As the aircraft approaches the drop zone, or DZ, the interphone hums with terse commands and responses. The engineer depressurizes the airplane to prepare for opening the cargo doors. Depending on the type of drop, the loadmasters might retract part of the locks that hold the pallets in place. The copilot turns on a red drop light that will go green on the navigator's order. The cargo doors yawn open.
Closer to the DZ, the navigator announces, "Crew, one-minute advisory."
Over the release point, things suddenly get quiet.
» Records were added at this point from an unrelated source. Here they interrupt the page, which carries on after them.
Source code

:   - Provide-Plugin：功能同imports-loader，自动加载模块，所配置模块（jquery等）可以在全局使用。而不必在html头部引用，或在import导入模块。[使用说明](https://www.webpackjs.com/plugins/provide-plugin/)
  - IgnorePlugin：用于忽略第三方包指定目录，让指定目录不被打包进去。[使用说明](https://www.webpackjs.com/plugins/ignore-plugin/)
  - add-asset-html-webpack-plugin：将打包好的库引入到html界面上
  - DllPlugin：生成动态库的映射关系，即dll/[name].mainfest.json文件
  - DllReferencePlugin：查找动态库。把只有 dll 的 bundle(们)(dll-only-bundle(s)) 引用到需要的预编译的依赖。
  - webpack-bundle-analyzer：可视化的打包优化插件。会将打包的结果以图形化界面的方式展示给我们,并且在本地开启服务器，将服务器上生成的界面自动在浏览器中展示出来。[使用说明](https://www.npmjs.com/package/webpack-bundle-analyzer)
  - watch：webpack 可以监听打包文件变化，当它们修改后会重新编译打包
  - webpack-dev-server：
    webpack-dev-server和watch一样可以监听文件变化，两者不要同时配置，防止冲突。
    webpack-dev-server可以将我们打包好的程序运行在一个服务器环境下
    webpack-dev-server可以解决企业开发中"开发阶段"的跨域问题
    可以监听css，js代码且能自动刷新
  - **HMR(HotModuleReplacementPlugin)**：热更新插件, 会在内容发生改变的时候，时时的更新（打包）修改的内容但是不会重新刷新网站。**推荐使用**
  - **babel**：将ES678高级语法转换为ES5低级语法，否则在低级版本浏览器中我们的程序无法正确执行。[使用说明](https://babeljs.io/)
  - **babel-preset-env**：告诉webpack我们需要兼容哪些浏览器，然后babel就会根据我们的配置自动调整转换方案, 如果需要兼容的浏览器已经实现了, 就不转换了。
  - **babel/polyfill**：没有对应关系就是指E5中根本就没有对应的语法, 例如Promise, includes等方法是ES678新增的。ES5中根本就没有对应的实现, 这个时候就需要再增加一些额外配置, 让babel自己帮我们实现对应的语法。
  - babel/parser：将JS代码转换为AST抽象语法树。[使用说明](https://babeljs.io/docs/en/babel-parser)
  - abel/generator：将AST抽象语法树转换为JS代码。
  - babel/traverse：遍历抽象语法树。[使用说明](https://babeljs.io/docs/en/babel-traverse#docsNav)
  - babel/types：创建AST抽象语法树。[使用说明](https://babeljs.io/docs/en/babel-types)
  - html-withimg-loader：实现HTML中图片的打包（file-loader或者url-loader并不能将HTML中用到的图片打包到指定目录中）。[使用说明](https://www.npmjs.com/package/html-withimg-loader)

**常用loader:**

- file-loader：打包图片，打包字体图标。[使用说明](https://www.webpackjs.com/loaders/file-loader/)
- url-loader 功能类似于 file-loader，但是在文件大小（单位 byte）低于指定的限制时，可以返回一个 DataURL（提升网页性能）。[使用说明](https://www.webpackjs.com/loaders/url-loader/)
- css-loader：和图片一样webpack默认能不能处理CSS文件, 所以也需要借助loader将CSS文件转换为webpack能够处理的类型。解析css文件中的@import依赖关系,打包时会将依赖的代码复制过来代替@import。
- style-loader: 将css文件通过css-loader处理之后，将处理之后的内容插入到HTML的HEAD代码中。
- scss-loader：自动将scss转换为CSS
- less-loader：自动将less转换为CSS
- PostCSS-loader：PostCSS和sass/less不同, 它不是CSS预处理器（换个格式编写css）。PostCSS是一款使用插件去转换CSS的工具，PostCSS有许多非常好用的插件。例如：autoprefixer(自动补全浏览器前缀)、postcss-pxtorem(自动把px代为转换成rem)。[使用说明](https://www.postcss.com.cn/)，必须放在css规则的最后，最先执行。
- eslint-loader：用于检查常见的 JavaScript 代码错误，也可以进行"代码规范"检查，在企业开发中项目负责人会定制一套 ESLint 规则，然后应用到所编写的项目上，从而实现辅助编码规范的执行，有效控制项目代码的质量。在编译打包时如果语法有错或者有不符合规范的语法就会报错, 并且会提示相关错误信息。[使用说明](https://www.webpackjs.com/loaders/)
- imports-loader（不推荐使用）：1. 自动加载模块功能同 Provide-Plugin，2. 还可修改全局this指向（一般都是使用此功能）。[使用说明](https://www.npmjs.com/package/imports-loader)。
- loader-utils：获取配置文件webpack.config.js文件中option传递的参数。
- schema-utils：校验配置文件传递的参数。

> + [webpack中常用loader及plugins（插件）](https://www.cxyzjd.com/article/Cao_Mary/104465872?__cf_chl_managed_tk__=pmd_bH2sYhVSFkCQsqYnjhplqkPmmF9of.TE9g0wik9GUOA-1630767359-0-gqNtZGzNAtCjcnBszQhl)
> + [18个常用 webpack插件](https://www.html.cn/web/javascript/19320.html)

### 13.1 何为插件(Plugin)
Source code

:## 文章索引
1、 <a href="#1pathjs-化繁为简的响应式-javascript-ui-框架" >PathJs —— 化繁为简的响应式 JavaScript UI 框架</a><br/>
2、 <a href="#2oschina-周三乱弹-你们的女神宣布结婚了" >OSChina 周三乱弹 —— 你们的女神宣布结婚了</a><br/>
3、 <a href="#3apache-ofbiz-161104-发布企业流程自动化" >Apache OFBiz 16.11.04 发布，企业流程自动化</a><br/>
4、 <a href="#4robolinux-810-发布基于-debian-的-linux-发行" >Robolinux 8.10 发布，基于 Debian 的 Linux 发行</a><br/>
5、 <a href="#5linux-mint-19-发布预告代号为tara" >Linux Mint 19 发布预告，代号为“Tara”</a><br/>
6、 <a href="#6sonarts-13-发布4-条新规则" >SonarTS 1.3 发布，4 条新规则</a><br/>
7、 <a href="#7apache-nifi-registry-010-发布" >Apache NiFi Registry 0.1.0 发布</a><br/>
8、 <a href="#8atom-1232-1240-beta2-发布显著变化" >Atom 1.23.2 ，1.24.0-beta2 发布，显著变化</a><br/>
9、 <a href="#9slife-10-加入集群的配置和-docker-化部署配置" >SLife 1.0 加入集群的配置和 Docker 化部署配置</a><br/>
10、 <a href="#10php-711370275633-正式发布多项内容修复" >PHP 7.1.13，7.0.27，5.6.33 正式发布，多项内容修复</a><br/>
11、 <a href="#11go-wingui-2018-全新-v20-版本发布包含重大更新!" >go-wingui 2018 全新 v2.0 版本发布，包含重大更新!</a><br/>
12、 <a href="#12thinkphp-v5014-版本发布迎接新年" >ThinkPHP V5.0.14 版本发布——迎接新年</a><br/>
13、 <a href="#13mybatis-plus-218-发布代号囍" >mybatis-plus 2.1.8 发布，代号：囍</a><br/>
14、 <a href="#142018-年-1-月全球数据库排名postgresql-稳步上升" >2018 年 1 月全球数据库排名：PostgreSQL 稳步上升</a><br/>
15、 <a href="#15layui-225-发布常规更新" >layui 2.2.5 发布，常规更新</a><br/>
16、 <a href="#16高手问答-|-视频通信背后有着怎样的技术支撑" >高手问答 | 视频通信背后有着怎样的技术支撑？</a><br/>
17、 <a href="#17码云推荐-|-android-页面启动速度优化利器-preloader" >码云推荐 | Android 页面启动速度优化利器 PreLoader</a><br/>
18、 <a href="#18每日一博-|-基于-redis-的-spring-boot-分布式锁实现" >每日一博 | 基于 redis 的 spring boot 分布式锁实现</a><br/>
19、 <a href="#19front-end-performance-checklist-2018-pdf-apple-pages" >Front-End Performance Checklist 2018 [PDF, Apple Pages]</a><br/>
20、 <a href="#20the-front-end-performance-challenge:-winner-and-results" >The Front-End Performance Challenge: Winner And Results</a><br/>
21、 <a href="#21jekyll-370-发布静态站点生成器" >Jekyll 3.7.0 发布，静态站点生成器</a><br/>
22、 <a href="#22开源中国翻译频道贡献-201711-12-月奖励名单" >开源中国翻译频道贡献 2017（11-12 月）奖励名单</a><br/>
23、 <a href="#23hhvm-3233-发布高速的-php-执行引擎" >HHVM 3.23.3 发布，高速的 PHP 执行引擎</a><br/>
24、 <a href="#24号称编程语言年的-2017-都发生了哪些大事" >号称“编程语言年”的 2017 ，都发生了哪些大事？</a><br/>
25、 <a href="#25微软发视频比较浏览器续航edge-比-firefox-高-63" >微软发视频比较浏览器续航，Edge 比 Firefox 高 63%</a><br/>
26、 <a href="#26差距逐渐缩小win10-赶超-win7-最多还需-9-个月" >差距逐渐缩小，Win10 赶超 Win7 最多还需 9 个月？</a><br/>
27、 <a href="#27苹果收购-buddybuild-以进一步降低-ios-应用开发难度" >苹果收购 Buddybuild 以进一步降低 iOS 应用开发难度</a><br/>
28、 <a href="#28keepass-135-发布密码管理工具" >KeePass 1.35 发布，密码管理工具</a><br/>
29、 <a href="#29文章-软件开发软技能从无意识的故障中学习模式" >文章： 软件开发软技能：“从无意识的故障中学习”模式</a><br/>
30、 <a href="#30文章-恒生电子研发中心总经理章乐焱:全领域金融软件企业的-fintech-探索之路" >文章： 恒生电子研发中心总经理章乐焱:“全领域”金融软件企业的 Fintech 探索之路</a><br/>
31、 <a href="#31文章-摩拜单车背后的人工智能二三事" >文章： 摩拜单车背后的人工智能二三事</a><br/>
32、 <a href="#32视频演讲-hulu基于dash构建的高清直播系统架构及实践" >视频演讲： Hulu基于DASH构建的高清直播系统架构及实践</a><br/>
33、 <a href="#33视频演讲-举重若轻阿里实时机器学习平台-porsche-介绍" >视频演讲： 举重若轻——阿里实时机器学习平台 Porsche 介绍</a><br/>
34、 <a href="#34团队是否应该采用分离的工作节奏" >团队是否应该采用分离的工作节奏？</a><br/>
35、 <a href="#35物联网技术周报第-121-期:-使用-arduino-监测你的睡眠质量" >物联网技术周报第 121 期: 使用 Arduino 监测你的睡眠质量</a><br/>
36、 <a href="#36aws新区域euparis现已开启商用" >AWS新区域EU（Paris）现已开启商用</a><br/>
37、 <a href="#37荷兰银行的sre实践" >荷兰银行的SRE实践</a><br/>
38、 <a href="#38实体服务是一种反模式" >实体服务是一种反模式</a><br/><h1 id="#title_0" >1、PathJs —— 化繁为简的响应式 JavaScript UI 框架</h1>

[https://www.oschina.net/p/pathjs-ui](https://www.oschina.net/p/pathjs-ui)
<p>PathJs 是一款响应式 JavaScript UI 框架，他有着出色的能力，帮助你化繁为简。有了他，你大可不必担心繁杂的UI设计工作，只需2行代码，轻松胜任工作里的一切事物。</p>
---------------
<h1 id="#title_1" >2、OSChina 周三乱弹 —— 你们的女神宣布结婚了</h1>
The interphone needs to stay clear for any last-second adjustments from the navigator or one of the pilots.
"Five seconds," the navigator calls.
By now, in the dim glow of cockpit lighting, some of the aviators are likely holding their breath. Though they feel great empathy for the people in the darkness below them, up here, it's all mathematics and procedure. Depending on the navigator's technique, his crewmates might hear him counting down: "Four, three, two, one."
"Green light," he calls finally.
For some types of drops, a blade cuts a strap to release the cargo. For others, a chute pulls the load out of the airplane. But, in either case, the crew feels the vibration of pallets sliding over rollers -- and out into the night. Parachutes blossom behind the airplane.
The crew runs a Completion of Drop checklist, and later, a Combat Exit checklist. They'll fly back to a secure base, and they'll never meet the people whose lives they may have saved. Perhaps tomorrow night they'll do it all over again.
I won't get into the politics of how we got to this point in Iraq and who's to blame; there will be plenty of ink and pixels used elsewhere on that subject. But if you're a refugee dying of thirst, you care only about getting water now.
There's only one way to make that happen. It doesn't come easily or cheaply, and you'll never see a sequel to Top Gun titled Top Bundle. But the airdrops over Mount Sinjar point out the need to maintain this capability, even in an era of budget austerity.
Tom Young served in Iraq and Afghanistan with the Air National Guard. He is the author of a series of military novels published by G.P. Putnam's Sons. His latest novel, Sand and Fire, was released in July.